Task requirements
Copy the part of the records that opens with their first line and closes with the line containing "Giá trên 2.000.000đ". Include both end lines, and leave the pictures out of your copy.

Records supplied

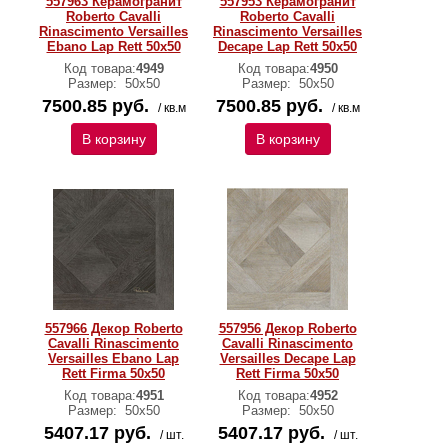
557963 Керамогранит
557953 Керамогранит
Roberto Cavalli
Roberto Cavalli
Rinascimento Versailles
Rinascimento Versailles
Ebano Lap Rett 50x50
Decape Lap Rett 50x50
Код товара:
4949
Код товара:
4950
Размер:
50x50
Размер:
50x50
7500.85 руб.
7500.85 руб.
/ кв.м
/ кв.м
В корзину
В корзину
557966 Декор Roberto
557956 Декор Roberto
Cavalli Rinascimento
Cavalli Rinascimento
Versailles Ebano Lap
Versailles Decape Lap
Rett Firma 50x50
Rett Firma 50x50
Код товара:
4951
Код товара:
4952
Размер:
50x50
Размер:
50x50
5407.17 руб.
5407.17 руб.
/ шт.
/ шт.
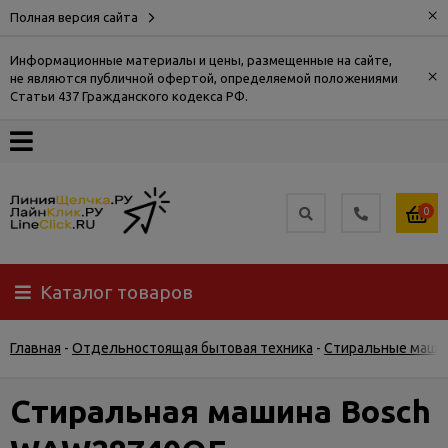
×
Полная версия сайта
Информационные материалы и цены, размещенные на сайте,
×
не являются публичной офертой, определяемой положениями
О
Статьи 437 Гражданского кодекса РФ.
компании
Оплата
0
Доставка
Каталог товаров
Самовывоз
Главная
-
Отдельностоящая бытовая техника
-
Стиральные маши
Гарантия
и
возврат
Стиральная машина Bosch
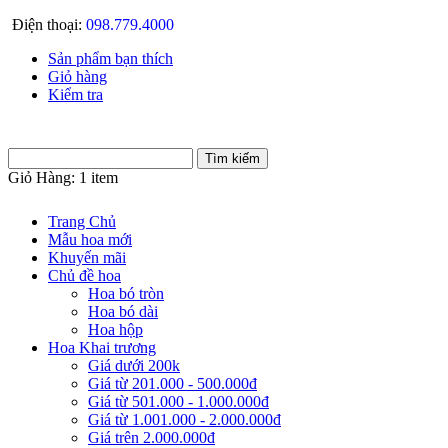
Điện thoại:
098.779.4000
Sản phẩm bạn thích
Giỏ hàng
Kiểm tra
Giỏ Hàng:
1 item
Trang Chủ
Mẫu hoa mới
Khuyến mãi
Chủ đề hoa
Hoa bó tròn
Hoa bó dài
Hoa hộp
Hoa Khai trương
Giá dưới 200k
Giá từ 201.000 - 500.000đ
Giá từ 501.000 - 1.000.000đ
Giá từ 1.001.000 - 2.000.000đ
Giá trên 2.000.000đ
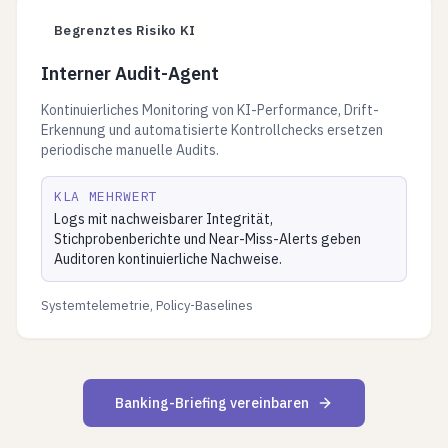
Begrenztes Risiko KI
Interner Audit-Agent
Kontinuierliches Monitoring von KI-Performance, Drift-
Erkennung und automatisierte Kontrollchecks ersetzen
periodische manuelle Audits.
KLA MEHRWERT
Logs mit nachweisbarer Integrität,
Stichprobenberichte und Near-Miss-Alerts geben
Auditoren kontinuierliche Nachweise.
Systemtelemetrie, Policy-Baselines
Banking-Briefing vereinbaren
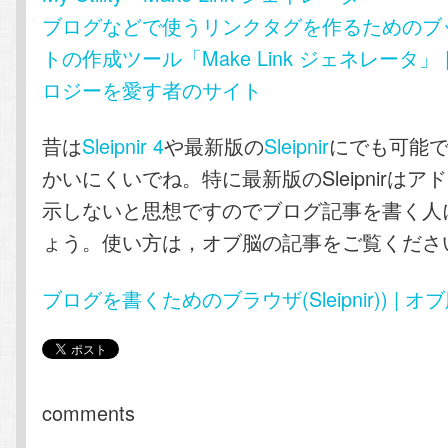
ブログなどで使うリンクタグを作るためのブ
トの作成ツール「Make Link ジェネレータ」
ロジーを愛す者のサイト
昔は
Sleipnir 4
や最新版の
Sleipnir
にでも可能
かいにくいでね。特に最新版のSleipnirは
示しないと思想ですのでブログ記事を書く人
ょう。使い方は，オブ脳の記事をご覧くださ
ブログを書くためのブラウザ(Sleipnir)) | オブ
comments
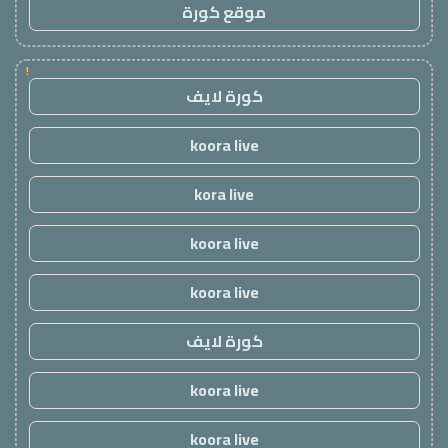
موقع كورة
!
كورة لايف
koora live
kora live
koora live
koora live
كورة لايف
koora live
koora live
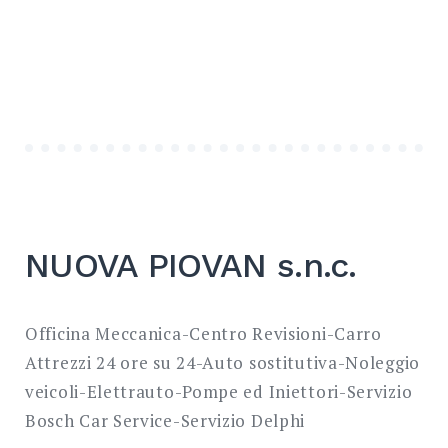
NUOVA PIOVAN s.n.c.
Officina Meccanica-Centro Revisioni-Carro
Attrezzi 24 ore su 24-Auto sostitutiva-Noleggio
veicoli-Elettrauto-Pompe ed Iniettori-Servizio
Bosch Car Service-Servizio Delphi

Output below
557963 Керамогранит
557953 Керамогранит
Roberto Cavalli
Roberto Cavalli
Rinascimento Versailles
Rinascimento Versailles
Ebano Lap Rett 50x50
Decape Lap Rett 50x50
Код товара:
4949
Код товара:
4950
Размер:
50x50
Размер:
50x50
7500.85 руб.
7500.85 руб.
/ кв.м
/ кв.м
В корзину
В корзину
557966 Декор Roberto
557956 Декор Roberto
Cavalli Rinascimento
Cavalli Rinascimento
Versailles Ebano Lap
Versailles Decape Lap
Rett Firma 50x50
Rett Firma 50x50
Код товара:
4951
Код товара:
4952
Размер:
50x50
Размер:
50x50
5407.17 руб.
5407.17 руб.
/ шт.
/ шт.
×
Полная версия сайта
Информационные материалы и цены, размещенные на сайте,
×
не являются публичной офертой, определяемой положениями
О
Статьи 437 Гражданского кодекса РФ.
компании
Оплата
0
Доставка
Каталог товаров
Самовывоз
Главная
-
Отдельностоящая бытовая техника
-
Стиральные маши
Гарантия
и
возврат
Стиральная машина Bosch
Điện thoại:
098.779.4000
Sản phẩm bạn thích
Giỏ hàng
Kiểm tra
Giỏ Hàng:
1 item
Trang Chủ
Mẫu hoa mới
Khuyến mãi
Chủ đề hoa
Hoa bó tròn
Hoa bó dài
Hoa hộp
Hoa Khai trương
Giá dưới 200k
Giá từ 201.000 - 500.000đ
Giá từ 501.000 - 1.000.000đ
Giá từ 1.001.000 - 2.000.000đ
Giá trên 2.000.000đ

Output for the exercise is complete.